This is maybe a bit tangential (oh boy, that pun wasn’t intended), but I’m looking for some sort of article that discusses the tangent half-angle link function (tan-half) used in brms as the default link for von Mises distributions. In all my searching online I have found exactly one bit of documentation (from the R package circtree) that explains that the link is used to restrict values to the (-\pi, +\pi) range. Are there any other articles (or brms documentation) further discussing this? I’d like to understand how/why this is implemented, why it’s the default link, etc.
Hmm interesting catch. Any chance you could elaborate? Is your idea that this is maybe part of a compute-efficient reparameterization of the von Mises distribution?
My bad, I see now that’s unrelated. The idea behind the half-tan link is that for circular data, the location parameters of the Von Mises wraps around such that a value of -pi implies the same model as as a value +pi (ditto any integer multiple of these values). This can cause sampling issues if the location is left unconstrained because you can always get an equivalent likelihood by stepping 2pi in either direction. So if there’s a mode at say 0.5, there will also be modes at 0.5+2pi, 0.5+4pi, …, 0.5-2pi, 0.5-4pi, … The tan function has the nice property that it transforms an unbounded input to an output bounded to -pi and +pi, so the sampler can explore an unbound parameter whilst yielding a likelihood that doesn’t venture into the repeating territory.
Note that an alternate would be to declare bounds on the location parameter, in which case the sampler would create an unbound variable behind the scenes and apply a transform to yield a parameter that meets the bounds. I imagine however that the “scaled and translated log-odds” transform is pretty similar in input-output mapping to tan, while tan has the nice property of already imposing the bounds of -pi/+pi we need.
I am familiar with that property of von Mises distribution. If I understand your point, then, the problem exists with the idea of brms/stan working on unbounded transformed scale of the DV/outcome variable? And that’s where you can get modes at every multiple of 2pi as it would just keep wrapping around and around the circle? So, the tan-half link bounds the output so it doesn’t run into this issue? I would guess that that’s why I ran into issues when I tried to set the link to identity…
just to mention for anybody who encounters this in the future–I know you know this @mike-lawrence–that this alternative doesn’t generally work in any self-consistent way if the location parameter is getting modeled as a function of covariates. The constraining transform needs to be applied to the linear predictor itself.
If i remember correctly, a disavantage of the tan-half link is that is can make transform an unimodal distribution on the constrained circular space into a (potentially strongly) bimodal distribution in the unconstrained space, if there is relevant posterior mass near the “cutting point” of the link function in constrained space. Even if there is negligible mass there I imagine the sampler could probably get stuck on the wrong side of that edge if there’s a strong gradient there.

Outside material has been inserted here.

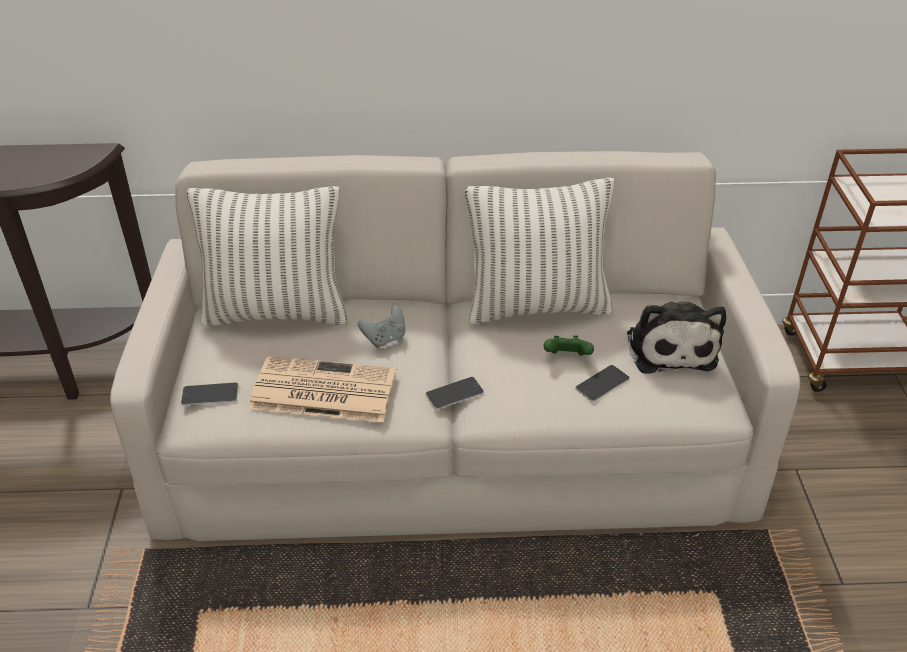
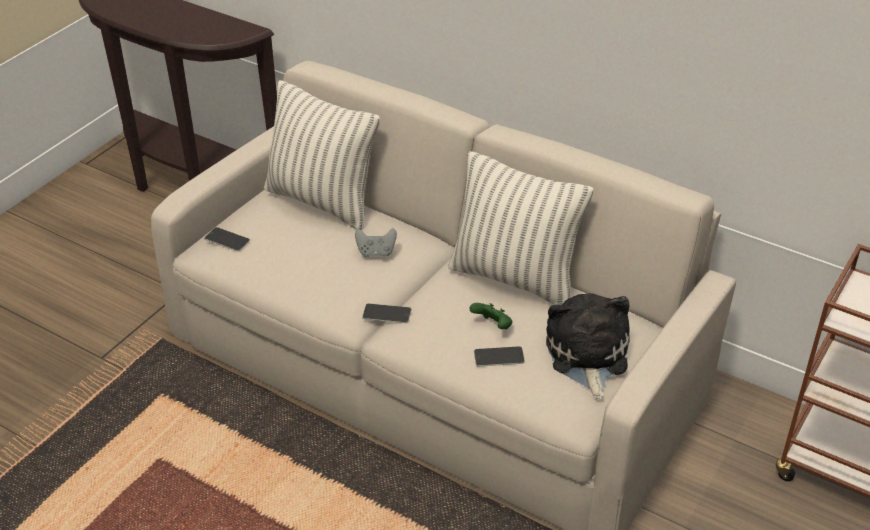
camera: 35 degrees right, 0 degrees up
newspaper [249,356,397,422] -> none
plush toy [627,302,726,373] -> plush toy turned 150 degrees clockwise [546,293,630,399]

Another way to parameterise a circular distribution is to use vectors of higher dimension projected down to the desired dimensionality. This avoids both the bimodality and the unboundedness issue. See e.g. this thread for some discussion about some important technicalities behind that:
I didn’t continue it so far, as I got too busy with other things. I also didn’t hear of anyone else continuing with it.
I could imagine I might pick it up again in autumn/winter.